Trois personnes dans les bois de Géorgie. Deux morts et une survivante. L’histoire se termine, comme elle a commencé, avec Margaret. Elle va avoir 63 ans. Plus de quarante années se sont écoulées avant qu’elle ne se décide à partager son aventure. Avant de se confier aujourd’hui à Outside, elle l’avait fait en 2015, pour l’Appalachian Trail Conservancy — association à but non lucratif dédiée à l’entretien du Sentier des Appalaches

On pourrait imaginer qu’après avoir vécu un tel cauchemar dans les bois, une personne censée ferait tout pour les éviter. Margaret, elle, a décroché un doctorat en Sciences Forestières au bout de plusieurs années de recherches dans les forêts tropicales du Brésil. Elle a ensuite rejoint l’Agence américaine pour le développement international, et dirigé des projets au Honduras, au Nicaragua et en Bolivie. Elle a passé pratiquement dix années au cœur de la jungle et a été deux fois en poste au Pakistan. Aujourd’hui à la retraite, elle continue son travail dans des “zones à risques” de la planète en tant que consultante pour son ancienne agence.

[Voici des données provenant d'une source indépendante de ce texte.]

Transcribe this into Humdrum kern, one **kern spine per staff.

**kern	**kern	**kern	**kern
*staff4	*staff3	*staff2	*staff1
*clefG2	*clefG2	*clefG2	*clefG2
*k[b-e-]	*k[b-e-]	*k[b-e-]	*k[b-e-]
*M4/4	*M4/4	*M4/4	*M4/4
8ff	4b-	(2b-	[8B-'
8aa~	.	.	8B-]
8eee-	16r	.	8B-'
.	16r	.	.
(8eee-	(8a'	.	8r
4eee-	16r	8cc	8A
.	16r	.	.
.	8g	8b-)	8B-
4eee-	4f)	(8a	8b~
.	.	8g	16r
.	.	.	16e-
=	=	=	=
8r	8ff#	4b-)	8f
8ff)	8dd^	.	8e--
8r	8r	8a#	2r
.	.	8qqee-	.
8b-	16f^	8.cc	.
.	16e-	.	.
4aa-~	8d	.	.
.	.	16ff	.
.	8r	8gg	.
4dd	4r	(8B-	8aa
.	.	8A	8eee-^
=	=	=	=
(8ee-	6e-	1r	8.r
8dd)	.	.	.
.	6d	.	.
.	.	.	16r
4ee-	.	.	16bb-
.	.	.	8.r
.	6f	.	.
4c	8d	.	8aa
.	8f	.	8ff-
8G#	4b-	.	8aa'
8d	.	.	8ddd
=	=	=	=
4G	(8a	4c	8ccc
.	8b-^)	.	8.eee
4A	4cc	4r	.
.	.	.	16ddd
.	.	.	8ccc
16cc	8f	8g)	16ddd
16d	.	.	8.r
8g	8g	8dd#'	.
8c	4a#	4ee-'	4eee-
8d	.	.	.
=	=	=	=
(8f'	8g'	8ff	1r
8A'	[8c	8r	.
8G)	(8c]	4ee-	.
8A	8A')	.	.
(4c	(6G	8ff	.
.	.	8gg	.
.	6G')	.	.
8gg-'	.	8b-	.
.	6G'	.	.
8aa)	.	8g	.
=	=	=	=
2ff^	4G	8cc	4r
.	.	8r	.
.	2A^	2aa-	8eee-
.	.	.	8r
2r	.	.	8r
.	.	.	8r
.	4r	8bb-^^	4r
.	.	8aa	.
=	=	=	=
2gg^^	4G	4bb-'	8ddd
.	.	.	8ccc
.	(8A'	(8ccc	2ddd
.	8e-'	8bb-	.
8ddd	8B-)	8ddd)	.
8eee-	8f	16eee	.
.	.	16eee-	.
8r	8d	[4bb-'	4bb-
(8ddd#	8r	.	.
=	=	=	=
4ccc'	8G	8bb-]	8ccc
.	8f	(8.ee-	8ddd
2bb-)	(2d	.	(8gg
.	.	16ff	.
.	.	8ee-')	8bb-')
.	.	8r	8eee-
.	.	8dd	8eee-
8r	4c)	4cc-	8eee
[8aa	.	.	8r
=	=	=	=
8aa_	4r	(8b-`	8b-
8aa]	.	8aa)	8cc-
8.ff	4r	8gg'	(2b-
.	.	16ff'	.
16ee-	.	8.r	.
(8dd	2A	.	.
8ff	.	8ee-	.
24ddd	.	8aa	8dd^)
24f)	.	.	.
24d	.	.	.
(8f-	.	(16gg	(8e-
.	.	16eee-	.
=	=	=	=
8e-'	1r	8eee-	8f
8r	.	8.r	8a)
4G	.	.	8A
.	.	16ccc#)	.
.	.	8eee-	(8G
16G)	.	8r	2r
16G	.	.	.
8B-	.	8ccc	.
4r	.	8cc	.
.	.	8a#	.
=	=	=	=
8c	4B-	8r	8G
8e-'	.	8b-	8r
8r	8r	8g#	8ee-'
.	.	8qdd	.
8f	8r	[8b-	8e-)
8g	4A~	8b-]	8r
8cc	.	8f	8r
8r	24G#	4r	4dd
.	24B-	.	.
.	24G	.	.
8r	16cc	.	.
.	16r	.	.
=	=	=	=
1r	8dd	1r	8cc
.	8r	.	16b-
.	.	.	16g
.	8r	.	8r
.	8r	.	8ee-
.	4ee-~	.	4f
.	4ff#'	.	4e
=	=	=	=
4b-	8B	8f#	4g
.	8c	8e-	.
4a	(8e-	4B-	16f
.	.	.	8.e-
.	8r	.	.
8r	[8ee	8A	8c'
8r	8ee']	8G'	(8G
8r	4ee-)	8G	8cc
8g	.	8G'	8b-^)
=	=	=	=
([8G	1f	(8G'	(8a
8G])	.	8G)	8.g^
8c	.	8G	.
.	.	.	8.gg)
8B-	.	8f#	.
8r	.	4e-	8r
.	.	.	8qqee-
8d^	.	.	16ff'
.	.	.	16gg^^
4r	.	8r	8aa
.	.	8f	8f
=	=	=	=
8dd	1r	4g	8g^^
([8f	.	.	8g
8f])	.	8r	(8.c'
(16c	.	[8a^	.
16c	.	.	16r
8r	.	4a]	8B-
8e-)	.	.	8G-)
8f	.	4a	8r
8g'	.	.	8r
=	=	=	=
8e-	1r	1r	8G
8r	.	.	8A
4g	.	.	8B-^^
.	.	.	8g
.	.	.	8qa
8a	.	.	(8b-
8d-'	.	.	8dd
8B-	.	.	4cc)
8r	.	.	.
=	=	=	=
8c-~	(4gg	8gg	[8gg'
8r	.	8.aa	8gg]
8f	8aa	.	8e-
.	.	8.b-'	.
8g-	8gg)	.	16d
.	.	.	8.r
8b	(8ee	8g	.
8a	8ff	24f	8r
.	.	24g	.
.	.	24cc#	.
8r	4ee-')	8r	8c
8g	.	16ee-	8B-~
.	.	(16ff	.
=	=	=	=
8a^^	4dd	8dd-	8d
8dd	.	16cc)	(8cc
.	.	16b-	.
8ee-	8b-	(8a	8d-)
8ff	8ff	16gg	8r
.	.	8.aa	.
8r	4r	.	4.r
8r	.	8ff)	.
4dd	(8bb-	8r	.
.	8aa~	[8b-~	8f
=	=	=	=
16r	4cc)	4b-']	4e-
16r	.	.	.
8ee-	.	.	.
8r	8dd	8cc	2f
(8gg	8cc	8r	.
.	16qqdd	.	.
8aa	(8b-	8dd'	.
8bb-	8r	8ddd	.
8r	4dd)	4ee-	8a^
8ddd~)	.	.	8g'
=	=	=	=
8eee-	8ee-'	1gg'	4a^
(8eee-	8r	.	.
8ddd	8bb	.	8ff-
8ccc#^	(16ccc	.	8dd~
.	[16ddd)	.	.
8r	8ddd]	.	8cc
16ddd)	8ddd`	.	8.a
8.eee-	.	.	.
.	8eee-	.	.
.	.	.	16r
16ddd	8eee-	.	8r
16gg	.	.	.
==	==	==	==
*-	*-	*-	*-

Margaret a une vision très terre à terre de sa trajectoire de vie : “Je ne pense pas avoir accompli quoi que ce soit d’extraordinaire, mais j’étais persuadée que, si j’avais été épargnée, c’était pour faire quelque chose qui en vaille la peine, et j’ai pris ça à cœur.”
Elle se réveille chaque jour entourée de beauté. Elle bêche dans son jardin, se balade dans la campagne autour de chez elle. Des randonnées apaisantes, ressourçantes. Une façon de relancer la machine. La lumière est différente dans le sud de l’Europe, où elle habite. Tout semble baigner dans un éclat doré. Les champs s’ouvrent, immenses, à perte de vue. Et rien n’est caché.